A maioria dos consumidores que ainda procura o “bosintang” é formada por pessoas idosas. Kim Yong-book, chefe da Associação de Comerciantes do Mercado Moran e profissional do setor há mais de 40 anos, afirmou que o movimento atual representa um cenário de forte declínio.
Segundo ele, o mercado está muito diferente do passado. Dessa forma, o fim da tradição comercial também representa uma mudança profunda para os comerciantes que construíram suas atividades em torno desse produto.

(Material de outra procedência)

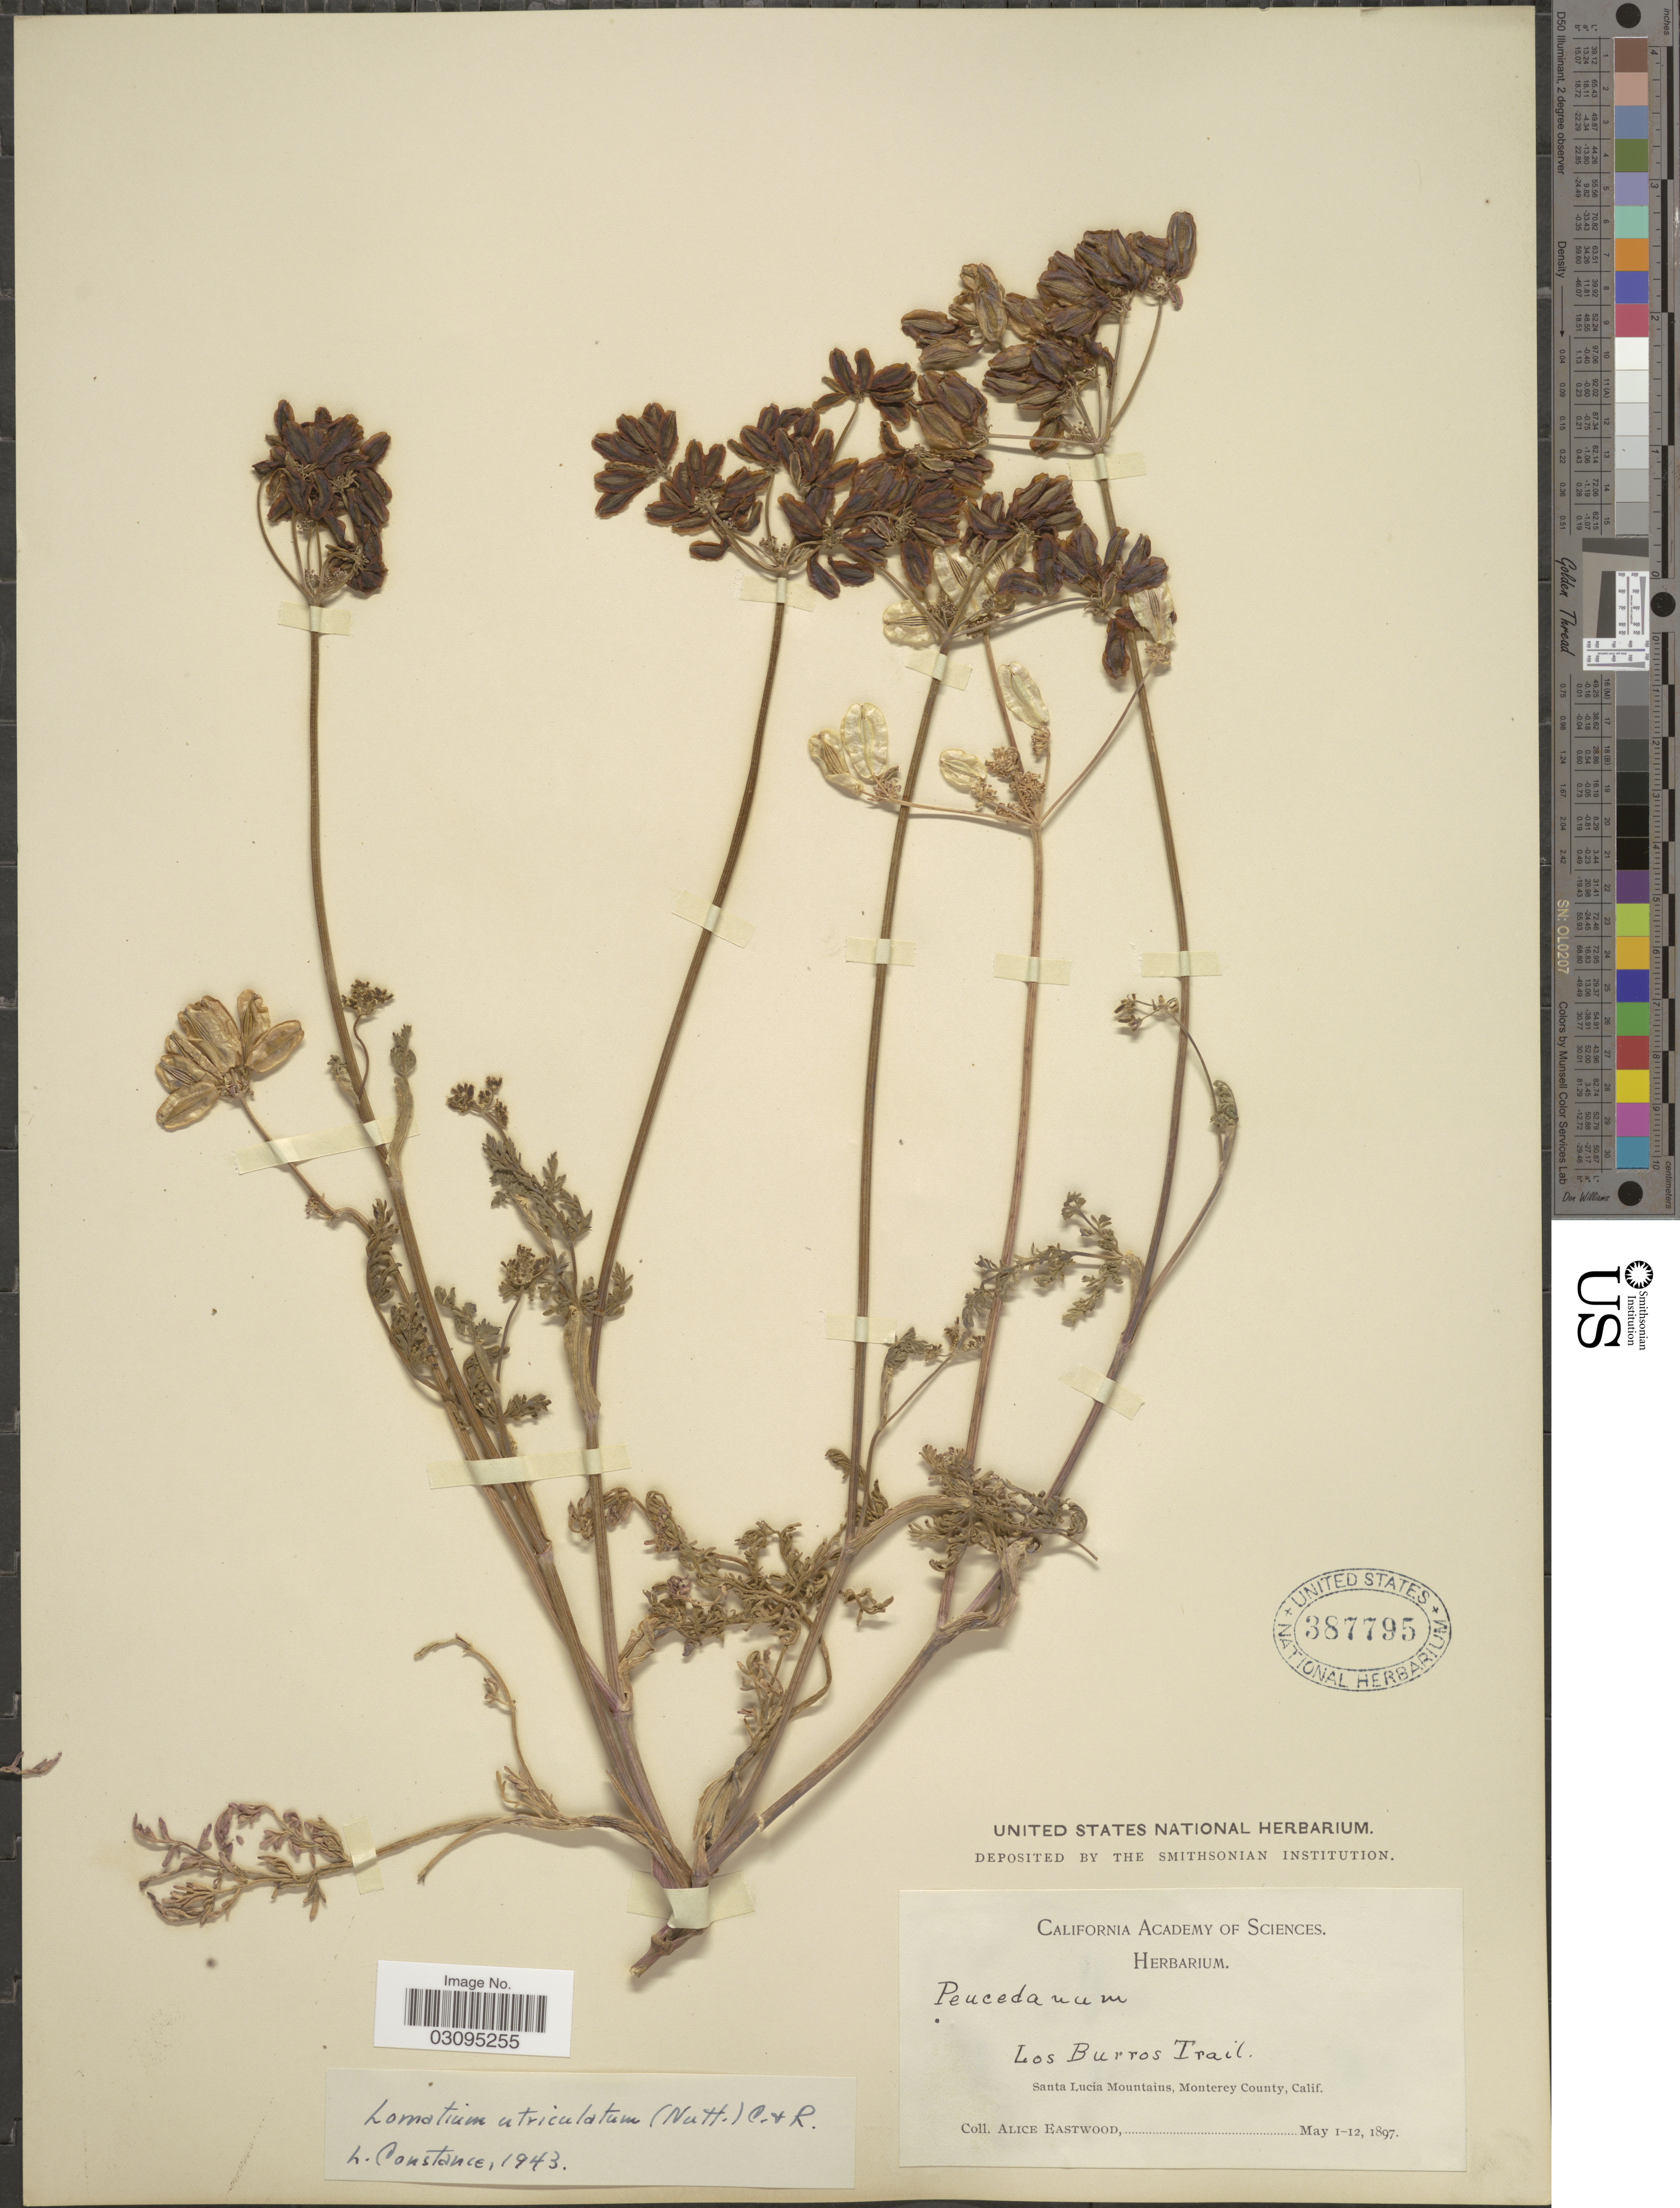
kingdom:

A legislação sul-coreana estabeleceu um período de transição de três anos. Portanto, a proibição entrará completamente em vigor em fevereiro de 2027. Depois disso, quem descumprir as regras poderá enfrentar multas e penas de prisão.
Maioria dos sul-coreanos apoia a proibição
Uma pesquisa divulgada antes da aprovação da lei, em 2024, mostrou a mudança na opinião pública. Mais de 90% dos 2 mil entrevistados afirmaram que não pretendiam consumir carne de cachorro no futuro.

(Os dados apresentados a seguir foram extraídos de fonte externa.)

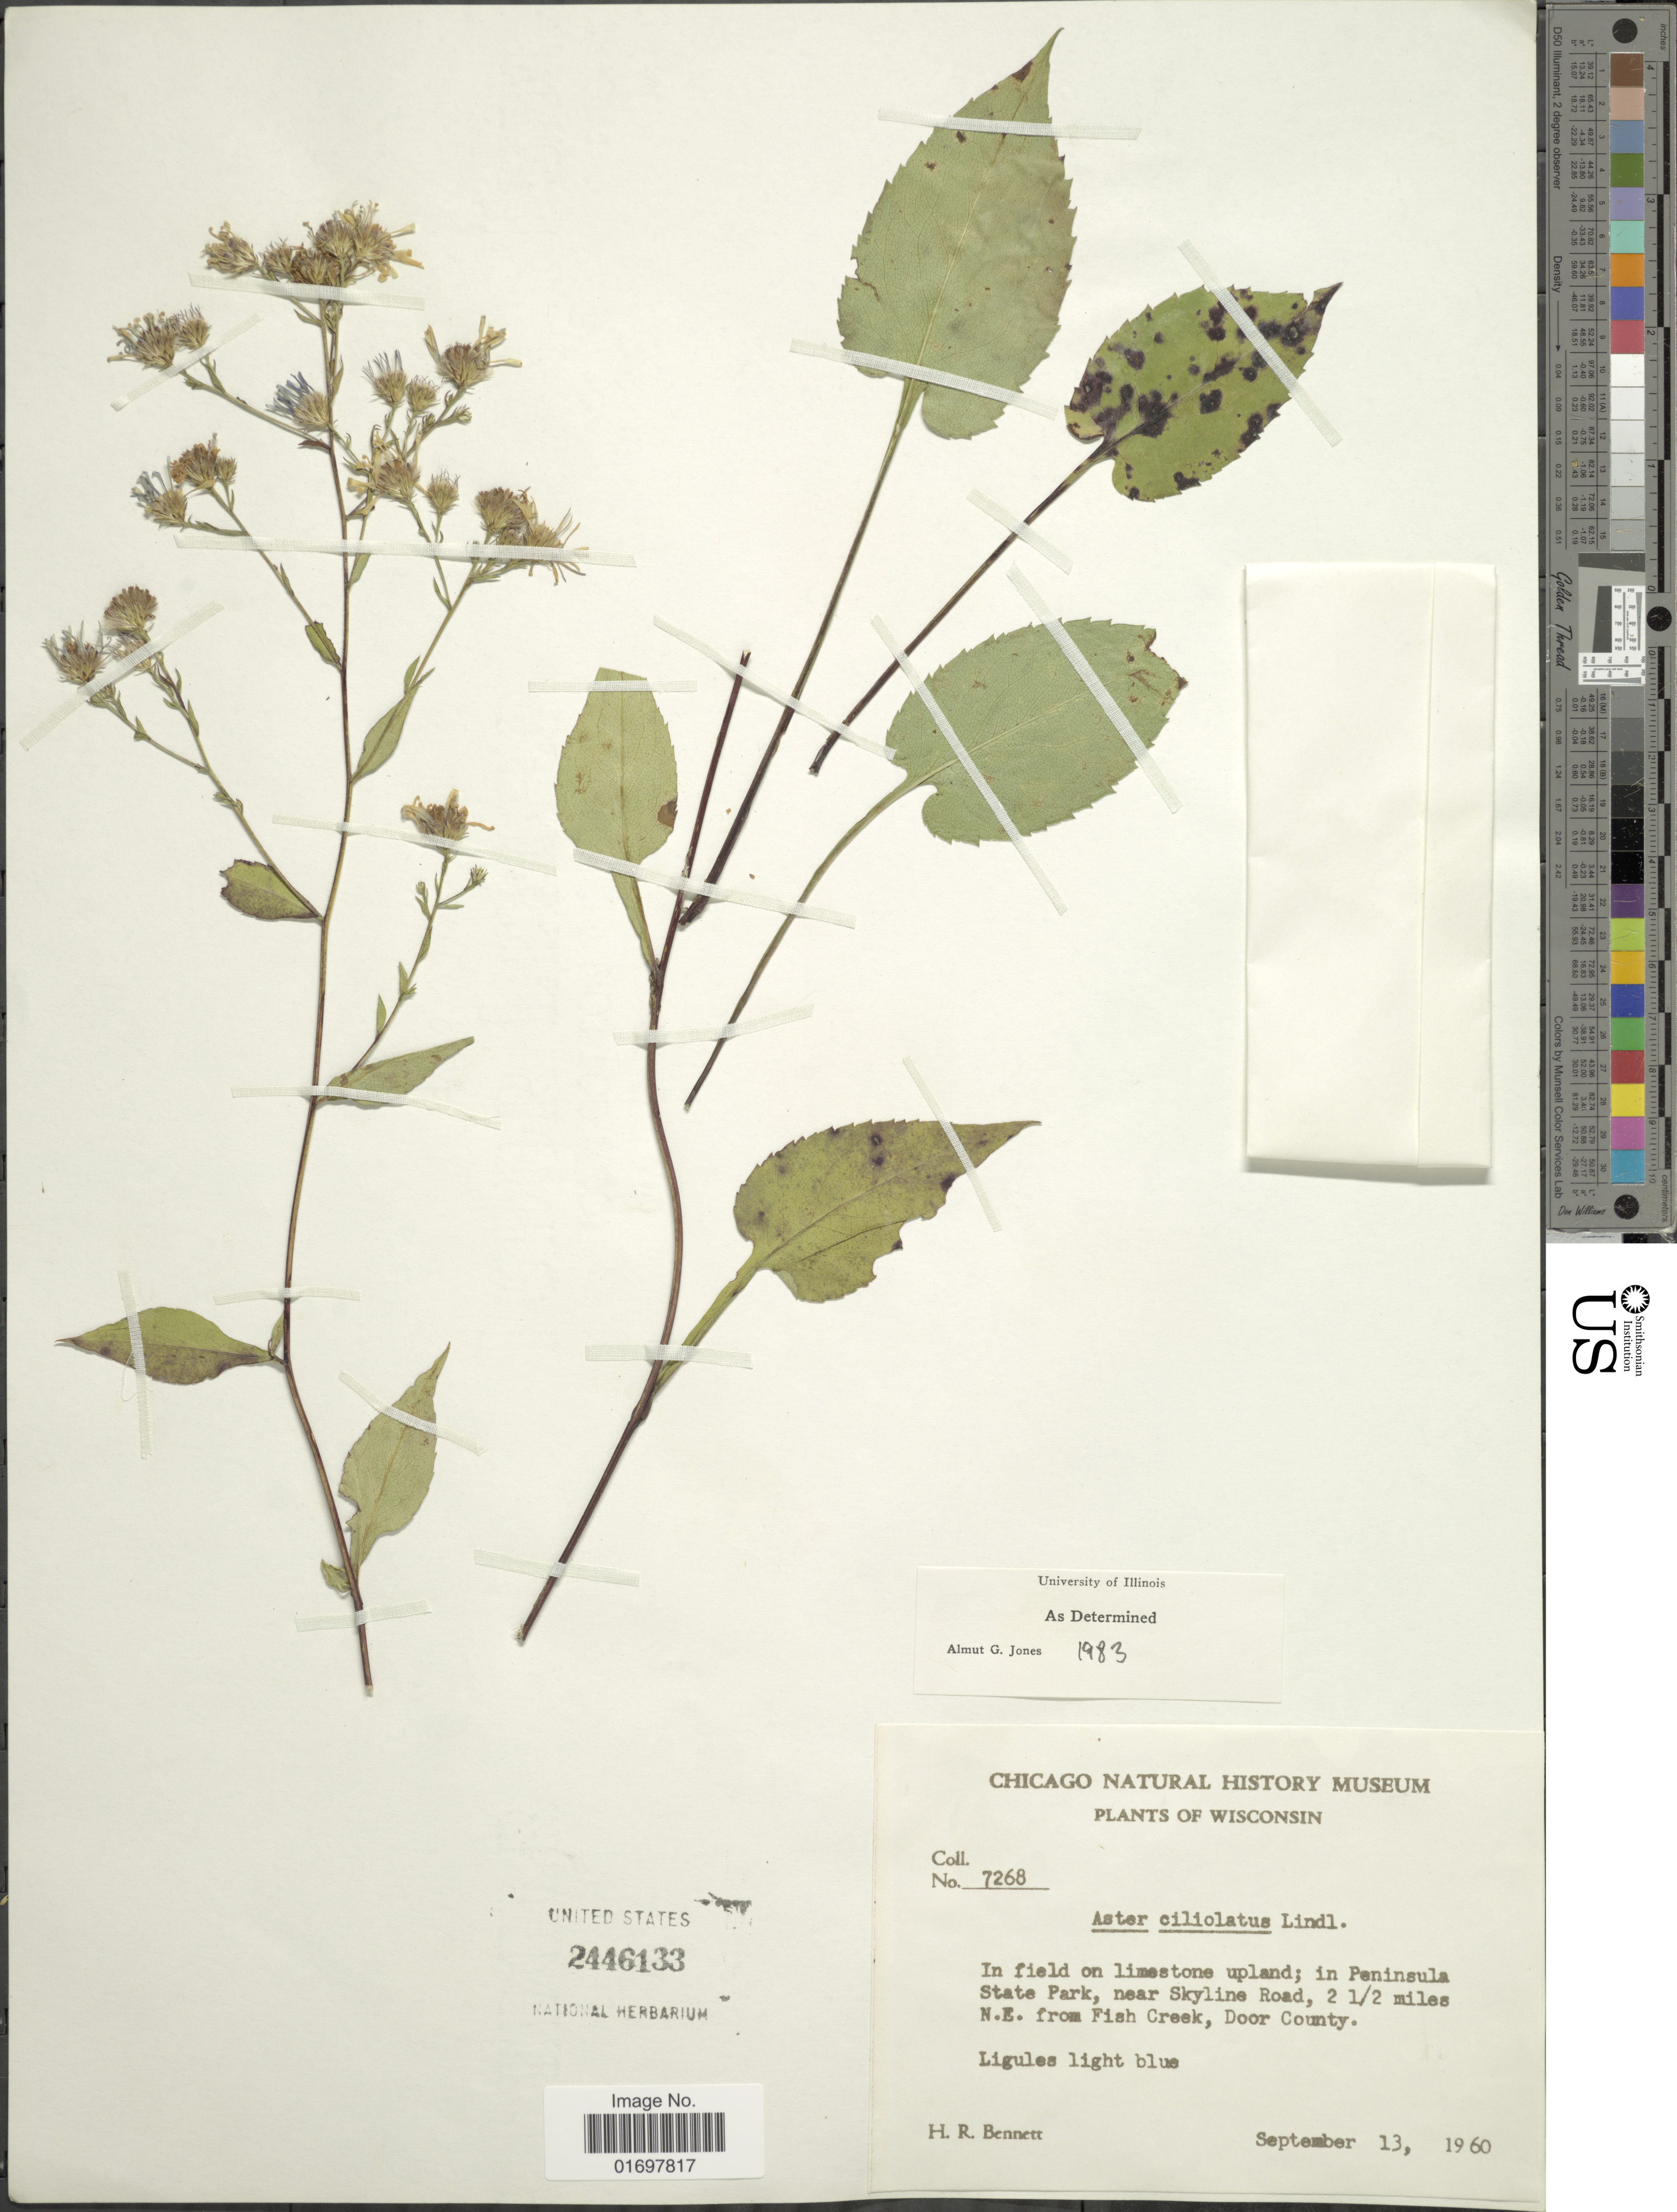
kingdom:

Mais de 80% declararam apoio à proibição. Quase 95% disseram que não haviam consumido o produto no ano anterior.
Dados do governo indicaram que mais de 5,6 mil empresas foram afetadas pela legislação. Ao mesmo tempo, autoridades informaram que a maioria dos canis já havia encerrado as atividades antes do prazo final.
A campanha pela proibição ganhou força durante o governo do ex-presidente Yoon Suk Yeol. Sua esposa, a ex-primeira-dama Kim Keon Hee, também defendeu publicamente a medida e destacou a importância do bem-estar animal.
Comerciantes enfrentam futuro incerto
Para Lee Kang-chun, proprietário de restaurante e ex-presidente de uma associação de comerciantes, a mudança provoca sentimentos contraditórios. Ele trabalha há 37 anos no setor e reconhece que a sociedade sul-coreana mudou.
Lee afirmou considerar correto o fim do consumo de carne de cachorro, especialmente diante das transformações culturais e da percepção internacional sobre o país. Porém, ele também demonstra preocupação com os clientes mais antigos.
Muitos consumidores têm 70, 80 ou 90 anos e viajam longas distâncias para fazer uma última refeição. Por outro lado, os restaurantes precisam encontrar alternativas para continuar funcionando.
Alguns estabelecimentos do Mercado Moran passaram a oferecer ensopado de cabra preta, apresentado como uma opção tradicional e associada à alimentação saudável. Entretanto, os comerciantes relatam dificuldades para substituir a antiga fonte de renda.
Os custos dos ingredientes aumentaram, enquanto os lucros diminuíram. Por isso, alguns proprietários defendem que o governo amplie o apoio financeiro e profissional aos vendedores, especialmente aos mais idosos.
Clientes se dividem sobre o fim da tradição
Entre os consumidores tradicionais está Yoo Jin-sam, de 69 anos. Ela afirmou consumir o prato há mais de quatro décadas e lamentou o fim da comercialização.
Yoo também declarou gostar muito de cachorros. Ainda assim, disse sentir tristeza pela perda de uma tradição alimentar que acompanhou grande parte de sua vida.
Kim Jin-suk, de 71 anos, demonstrou uma reação diferente. O cliente afirmou que não considera o fim da venda um problema e que pode simplesmente escolher outro alimento.
Assim, o fim da carne de cachorro na Coreia do Sul representa não apenas uma mudança na legislação, mas também o encerramento de uma tradição que perdeu espaço diante das novas atitudes da sociedade em relação aos animais.
A partir de fevereiro de 2027, a atividade estará proibida integralmente no país, encerrando um capítulo histórico da alimentação sul-coreana.